*Data in this exercise*
==================================================

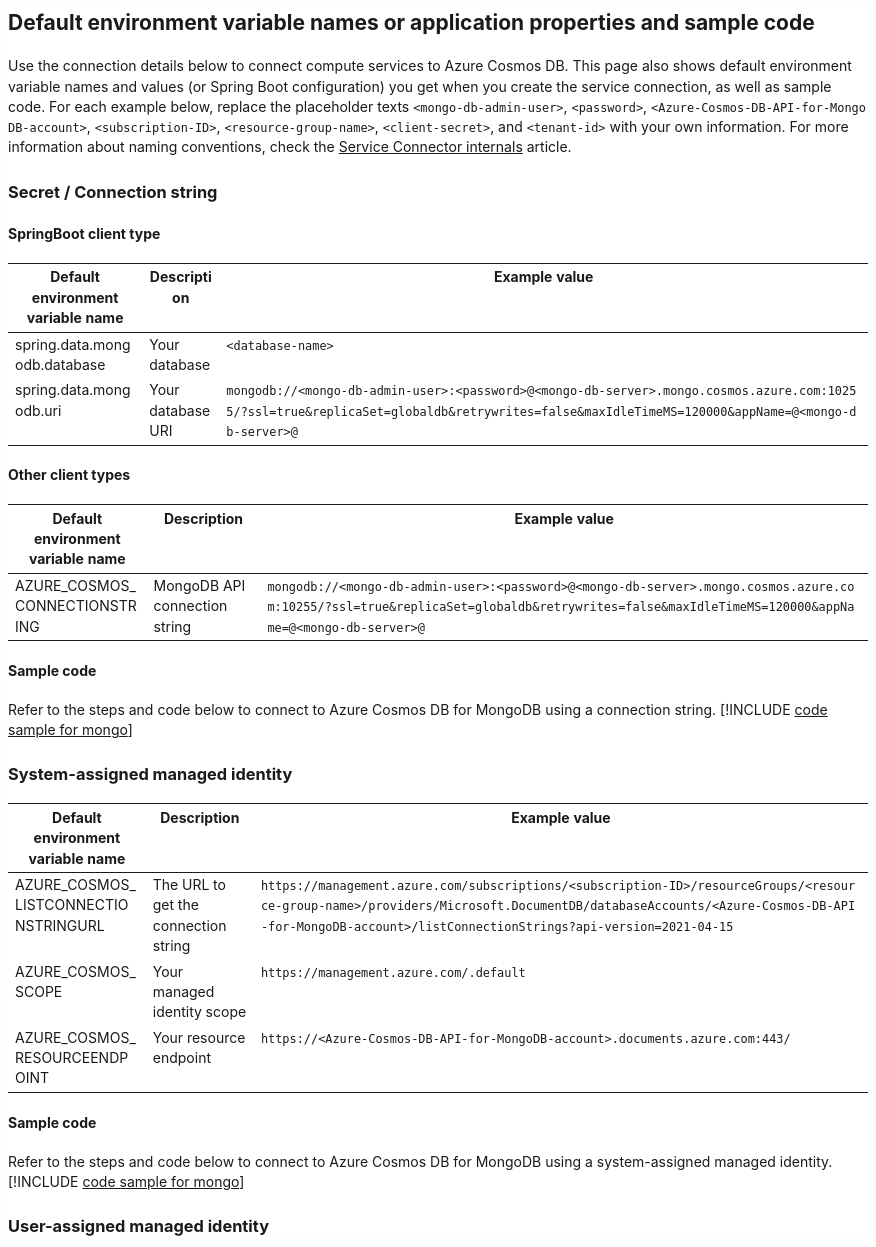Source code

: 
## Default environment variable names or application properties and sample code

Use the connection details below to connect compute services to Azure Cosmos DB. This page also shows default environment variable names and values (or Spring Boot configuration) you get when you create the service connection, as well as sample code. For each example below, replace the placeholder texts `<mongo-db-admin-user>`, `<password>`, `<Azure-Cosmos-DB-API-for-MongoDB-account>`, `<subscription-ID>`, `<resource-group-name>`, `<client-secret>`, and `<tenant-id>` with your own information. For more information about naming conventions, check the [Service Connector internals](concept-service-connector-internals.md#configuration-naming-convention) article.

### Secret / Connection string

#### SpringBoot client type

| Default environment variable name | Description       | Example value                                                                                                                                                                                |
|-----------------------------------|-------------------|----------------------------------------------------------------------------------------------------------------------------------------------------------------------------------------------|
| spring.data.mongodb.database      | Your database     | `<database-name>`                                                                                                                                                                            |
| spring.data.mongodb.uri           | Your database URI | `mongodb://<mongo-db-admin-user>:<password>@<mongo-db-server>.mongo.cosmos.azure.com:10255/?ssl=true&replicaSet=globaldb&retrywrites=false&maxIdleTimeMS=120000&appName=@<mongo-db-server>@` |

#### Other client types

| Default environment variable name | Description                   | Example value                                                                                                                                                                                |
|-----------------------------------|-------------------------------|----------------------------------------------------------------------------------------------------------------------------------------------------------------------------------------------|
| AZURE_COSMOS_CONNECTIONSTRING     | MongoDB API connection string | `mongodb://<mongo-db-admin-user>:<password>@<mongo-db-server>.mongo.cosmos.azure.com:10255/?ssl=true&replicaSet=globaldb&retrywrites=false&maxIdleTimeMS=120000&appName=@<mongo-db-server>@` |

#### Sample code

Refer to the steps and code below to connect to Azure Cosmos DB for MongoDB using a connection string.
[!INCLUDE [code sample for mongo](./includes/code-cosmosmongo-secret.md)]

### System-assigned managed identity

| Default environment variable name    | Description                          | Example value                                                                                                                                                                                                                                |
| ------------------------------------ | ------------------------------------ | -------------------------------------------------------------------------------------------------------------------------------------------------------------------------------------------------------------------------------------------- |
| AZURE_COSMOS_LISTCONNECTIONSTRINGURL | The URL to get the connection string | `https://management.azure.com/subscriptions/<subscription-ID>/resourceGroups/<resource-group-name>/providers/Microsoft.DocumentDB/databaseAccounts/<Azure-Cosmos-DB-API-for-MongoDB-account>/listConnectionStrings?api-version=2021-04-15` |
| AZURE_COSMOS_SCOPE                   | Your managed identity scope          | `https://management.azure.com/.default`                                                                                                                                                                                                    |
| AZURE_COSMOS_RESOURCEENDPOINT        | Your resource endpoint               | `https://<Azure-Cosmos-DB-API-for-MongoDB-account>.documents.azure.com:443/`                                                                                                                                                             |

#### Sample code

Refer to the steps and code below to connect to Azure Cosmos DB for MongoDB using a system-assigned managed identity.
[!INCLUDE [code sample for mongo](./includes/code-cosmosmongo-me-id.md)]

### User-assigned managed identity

==================================================

*Your task*
Indicate how many lines in the records above include the word "retrywrites", giving no other content.

*Written solution*
2